Already the railways have effectively been re-nationalised, and bus services financially municipalised – both heartily welcomed – as a reaction to the economic impact of the collapse in passenger numbers.
But in a future in which the public might consciously avoid public transport in order to avoid social proximity, and double-decker buses might be officially restricted to 20 users (and single-deckers ten), public transport would cease to be viable.
Will those of us not choosing to walk, cycle or work from home all return to cars? Will transport planning go backwards?
After all, at the moment the mayor and deputy mayor of the West of England Combined Authority (WECA) are continuing to bid for DfT funding mostly for specific new highway schemes, backed by an assortment of ill-thought-out public transport consultancy ‘studies’, while the mayor of Bristol is pursuing an expensive type of ‘Underground’ rail system already dismissed (in favour of trams) by the city’s twin city of Bordeaux.

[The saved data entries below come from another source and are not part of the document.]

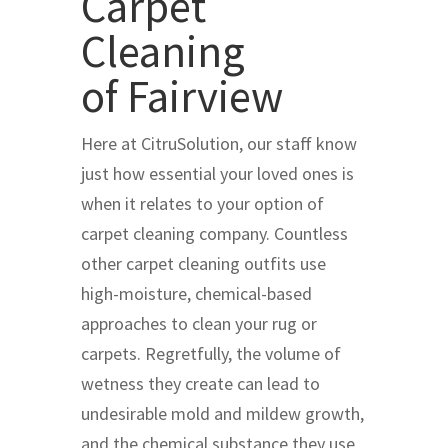
Carpet
Cleaning
of Fairview
Here at CitruSolution, our staff know
just how essential your loved ones is
when it relates to your option of
carpet cleaning company. Countless
other carpet cleaning outfits use
high-moisture, chemical-based
approaches to clean your rug or
carpets. Regretfully, the volume of
wetness they create can lead to
undesirable mold and mildew growth,
and the chemical substance they use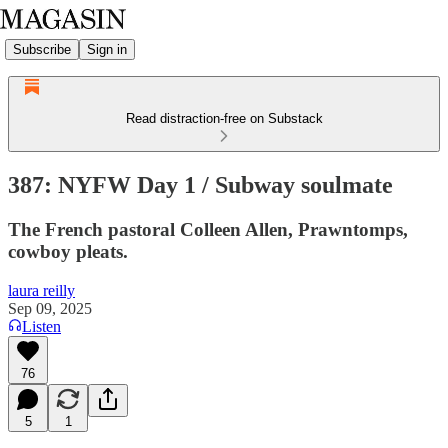
Subscribe
Sign in
Read distraction-free on Substack
387: NYFW Day 1 / Subway soulmate
The French pastoral Colleen Allen, Prawntomps,
cowboy pleats.
laura reilly
Sep 09, 2025
Listen
76
5
1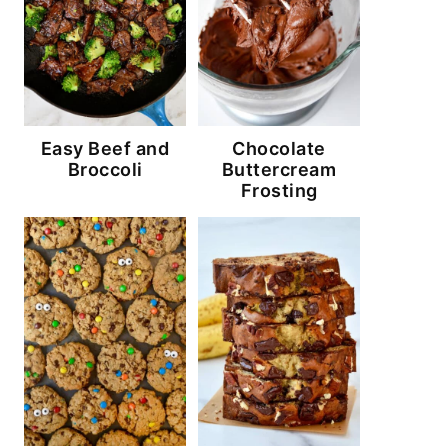
Easy Beef and
Chocolate
Broccoli
Buttercream
Frosting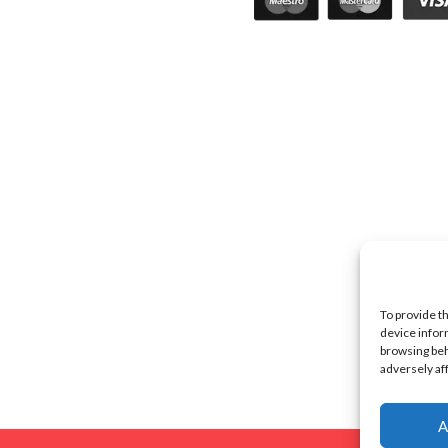
To provide t
device infor
browsing beh
adversely af
A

Both are dominated by links with commercial (very often greenfield) site developers.
Similar concerns for public transport arose at another Zoom meeting, this time including Bristol local authority representatives, but here some possible ways forward were suggested. All public transport staff, but also all passengers, should be obliged to wear masks to protect both the staff and other passengers (a suggestion repeated the following day by a national source, though without any apparent promise of enactment, but in force in Belgium). The cities also could reallocate roadspace and parking facilities to pedestrians and cyclists (as announced for Milan): in part so that today’s temporary cyclists on traffic-freed roads can be persuaded to continue cycling when the traffic returns.
Bristol City Council in particular could press ahead with removing the traffic congestion points already notified to it by operator First Bus as part of their joint endeavour to make the city’s buses more efficient.
And as to air pollution – a problem magically reduced as road traffic has shrunk – we could take the opportunity to deal with otherwise burgeoning traffic rat-runs through inner city residential streets. Rat-runs will only get worse if people return to their cars and as main roads are constrained by bus, cycling and walking traffic improvement measures.
Now, too, is the time finally to imitate Nottingham City Council’s workplace parking levy or London’s road user charging: ideas often cited in Bristol, but never progressed.
Regrettably, there is no great hope that either WECA or the city council will actually do any of these things, even though voters seem up for them now (judging by the consultation report published in January regarding WECA’s draft joint local transport plan 4). However, there has been almost zero progress on traffic management here – or tram planning – since Avon County Council was abolished by John Major in 1996.
So the actions suggested above are not particularly likely to occur. They are merely what a properly functioning transport authority would do, riding on a wave of public assent.
Meanwhile, public transport in East Asian countries with higher population densities than ours is running around with full vehicles of masked passengers, and coronavirus death rates far lower than ours – so there ought to be room for hope. Perhaps one day we will get a decent transport link between Bristol and Bath.